Junto a isso, as mudanças que tivemos na legislação ao longo das últimas décadas sobre a tipificação dos crimes relacionados à violência sexual também contribuem para a subnotificação e provocam distorções dos dados. Apesar das alterações legais terem acontecido há certo tempo, existem diferenças regionais significativas no ritmo de assimilação das mudanças. Assim, enquanto alguns Estados incorporaram o conceito mais abrangente de estupro, por exemplo, outros ainda não o fizeram.
Além disso, a falta de informação e a dificuldade de acesso aos órgãos de proteção e segurança pública, principalmente em se tratando da população mais vulnerável, também é um fator que contribui para a subnotificação. Devemos ainda considerar que a dimensão continental do país e as desigualdades regionais fazem com que alguns Estados tenham uma estrutura que facilite a denúncia enquanto outros dificultam ou praticamente inviabilizam esse tipo de ação por parte da população em geral.
Mesmo com todos esses fatores citados, há um elemento principal na base da subnotificação da violência sexual: a própria natureza da violência. Ou seja, trata-se de um tipo de fenômeno que, por suas características, tem forte impacto emocional na vítima (e muitas vezes naqueles ao seu redor). Para além do sofrimento que qualquer tipo de violência provoca, medo, vergonha e culpa são afetos comumente mobilizados em pessoas que passaram por vitimação sexual. Medo do agressor e do julgamento social, vergonha de expor questões que de foro íntimo/privado que envolvem a situação, culpa pode ter sofrido a violência, dependência financeira e emocional do agressor, temor das consequências da denúncia etc. são questões facilmente mobilizadas nas vítimas.
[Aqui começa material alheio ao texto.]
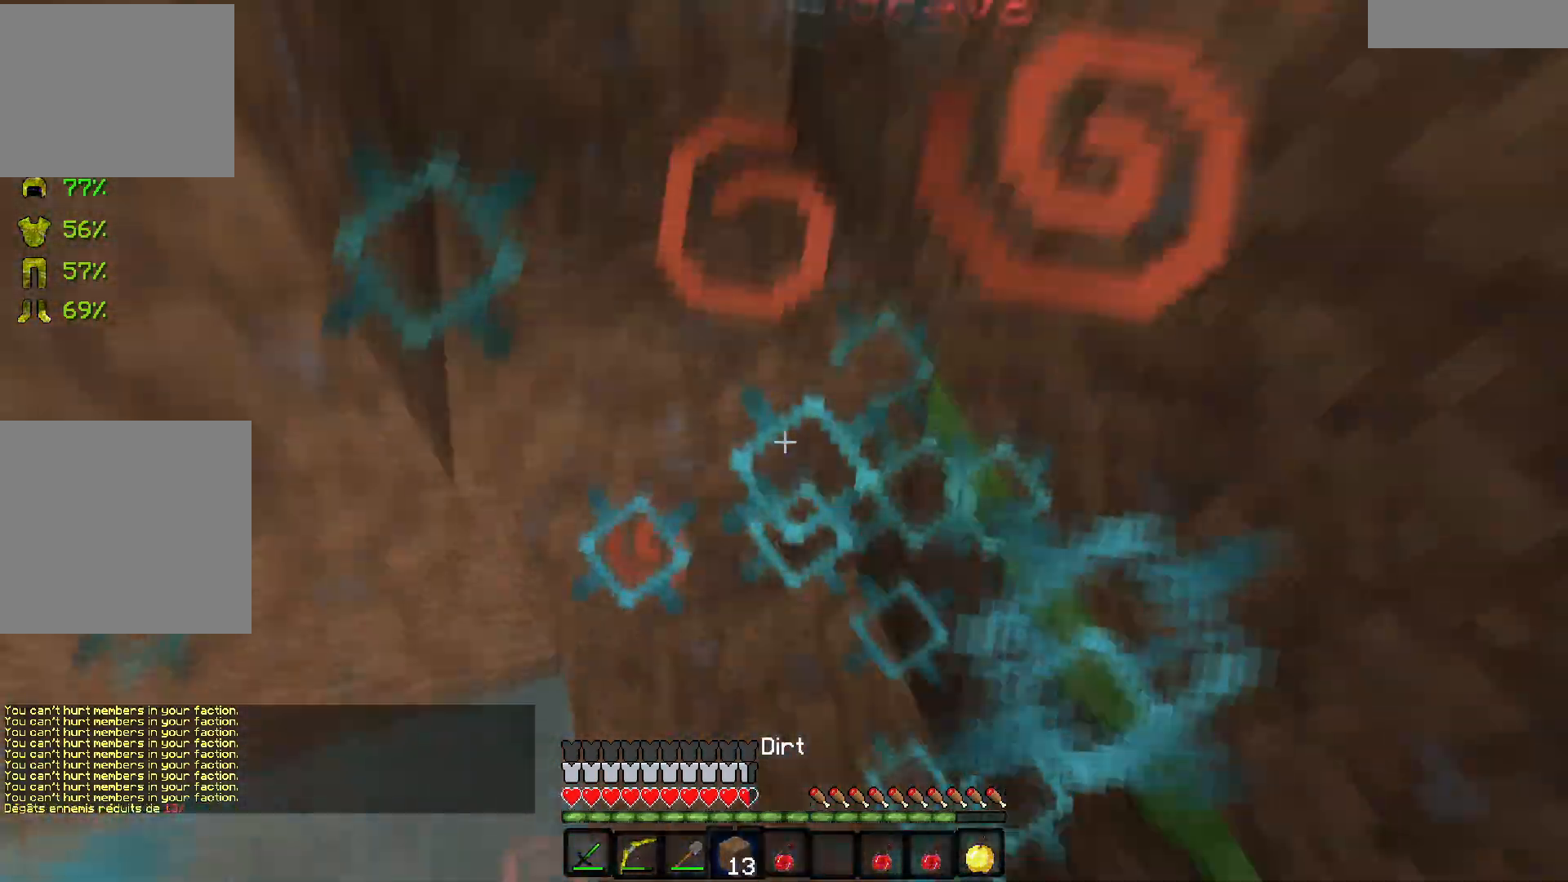
{"keys": ["s"], "events": [[100, "d", "down"], [350, "d", "up"]]}
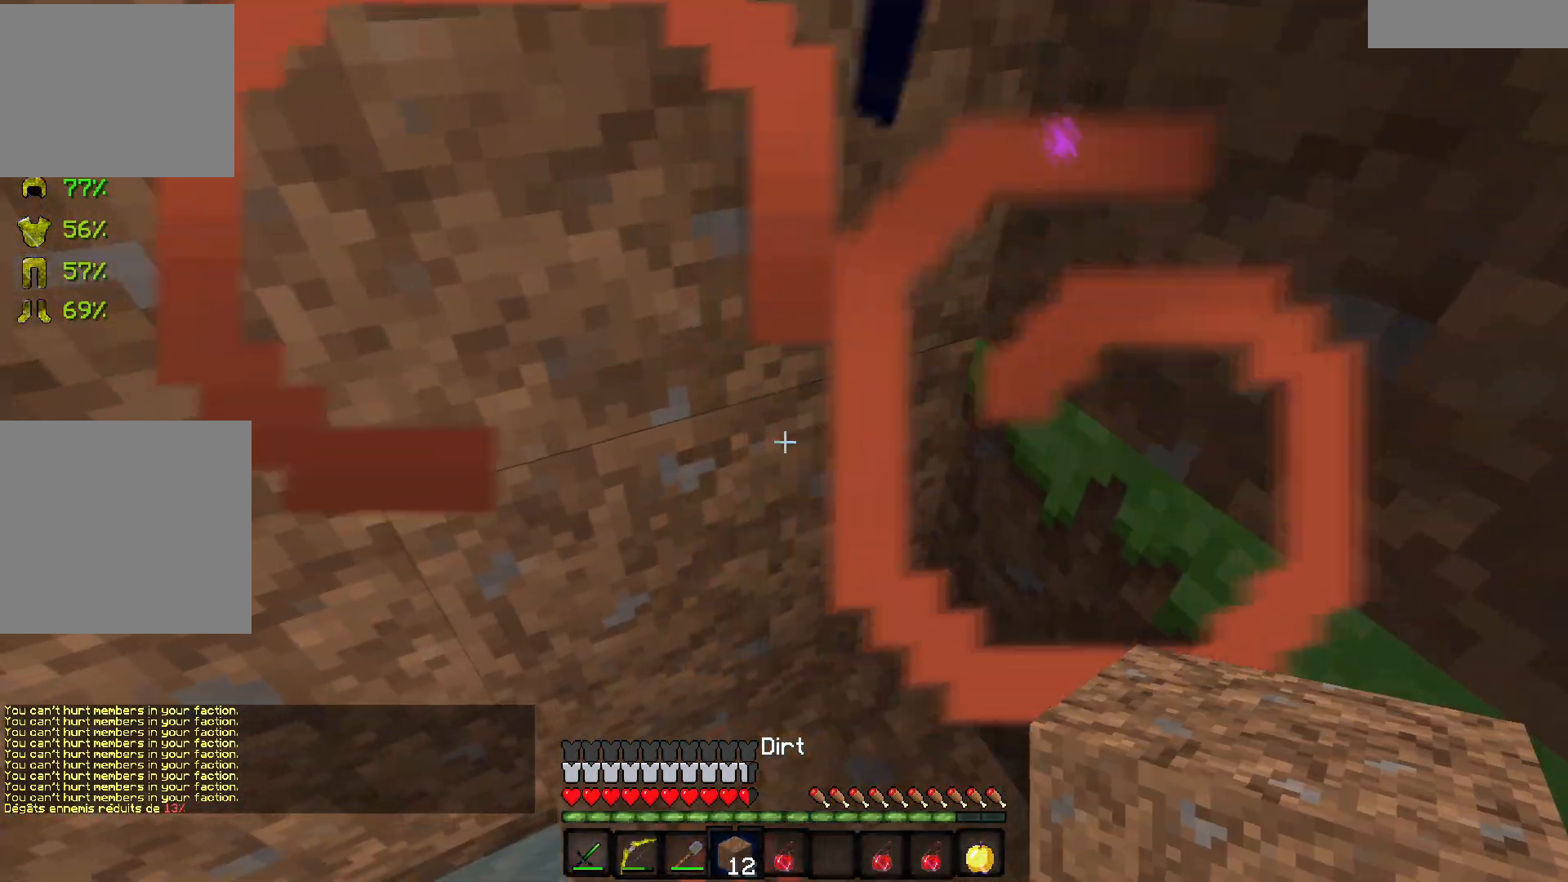
{"keys": ["q"], "events": [[50, "d", "down"], [67, "s", "up"], [450, "d", "up"], [450, "q", "down"]]}
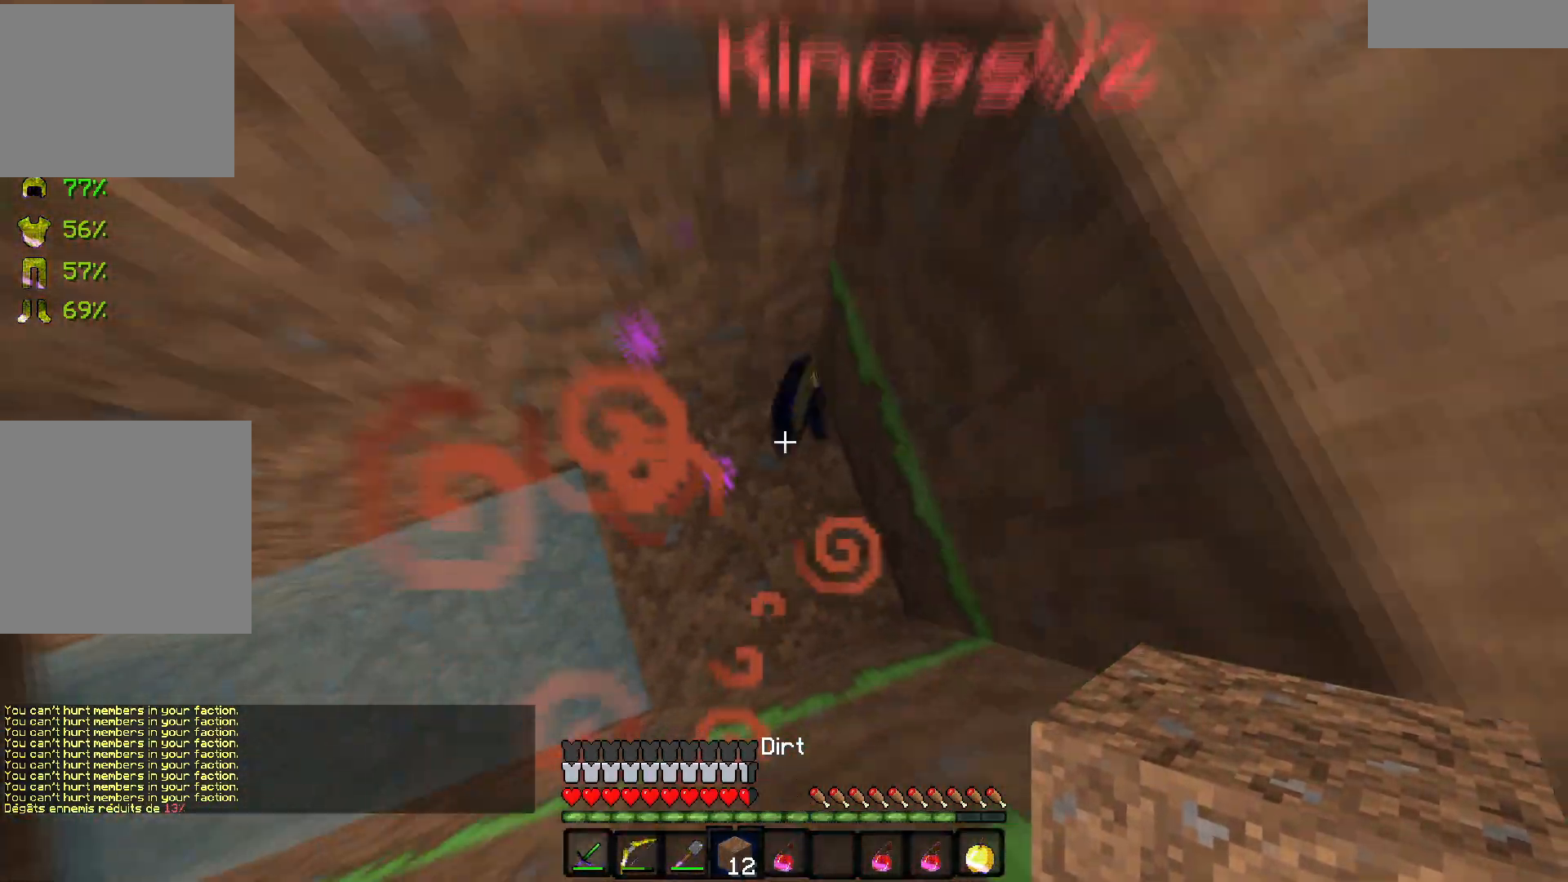
{"keys": ["s"], "events": [[300, "s", "down"], [350, "q", "up"]]}
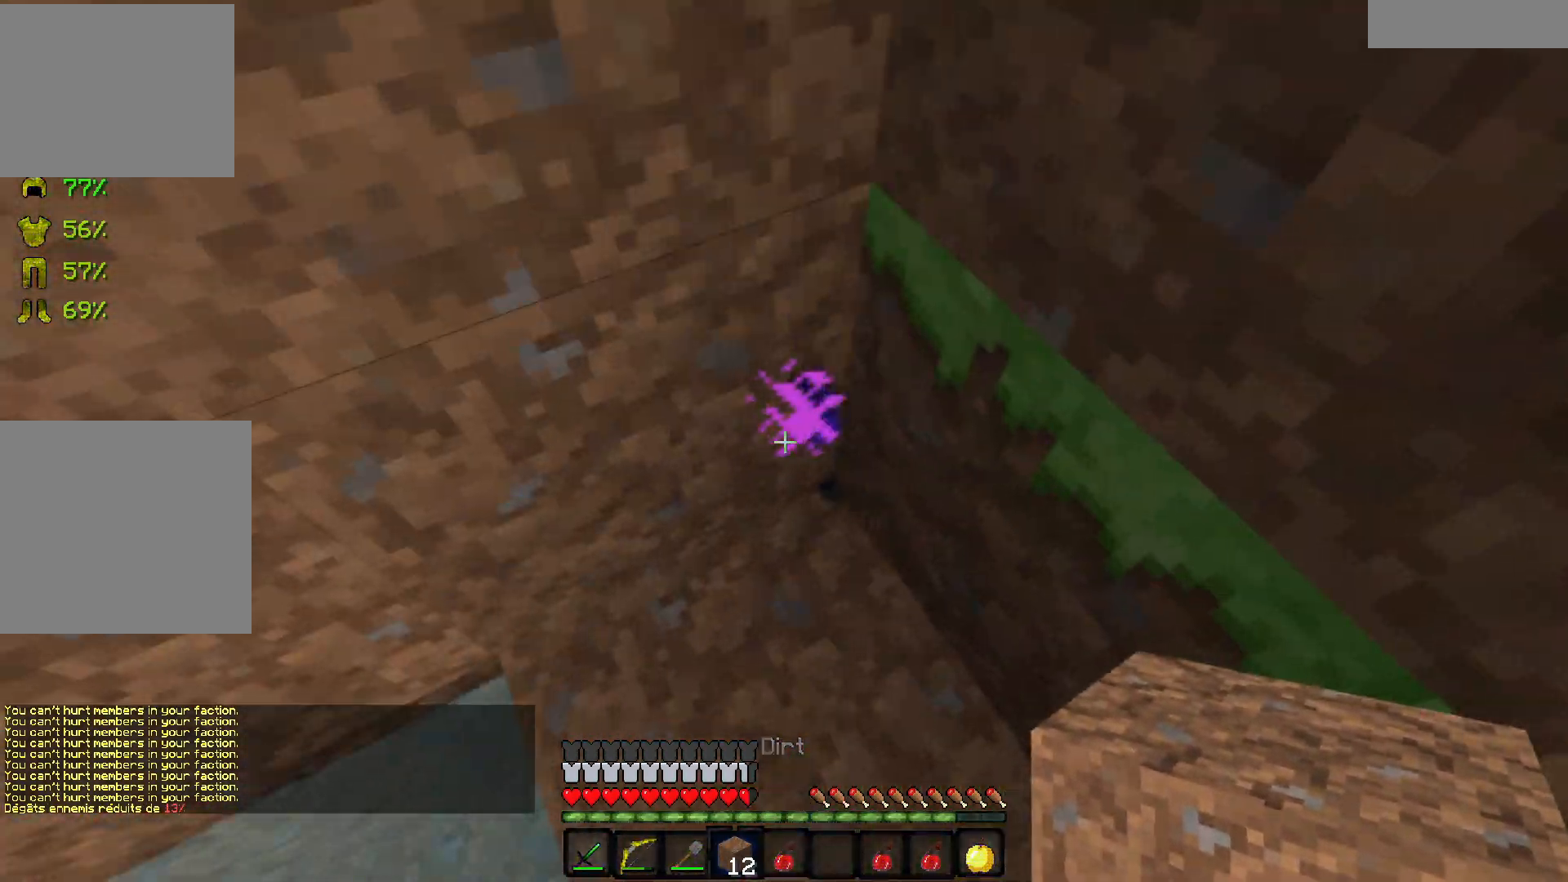
{"keys": [], "events": [[133, "s", "up"], [217, "d", "down"], [383, "d", "up"]]}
Por mais controverso que pareça, a violência sexual é um tipo de crime em que, comumente, a vítima é tão ou mais julgada socialmente do que o próprio agressor. A crueldade desse tipo de lógica faz com que muitas vezes a vítima opte por se calar. Uma sociedade machista, adultocêntrica e conservadora como a nossa, muitas vezes busca encontrar explicações para a situação de violência que resvalam numa suposta responsabilidade da própria vítima, especialmente se ela for jovem e mulher, e se o agressor sustentar boa reputação social.
Assim, as informações oficiais de casos de violência sexual no Brasil, apesar de significativos, não refletem a realidade. Trata-se apenas da pequena ponta visível de um iceberg em que não conseguimos visualizar a dimensão de sua parte submersa.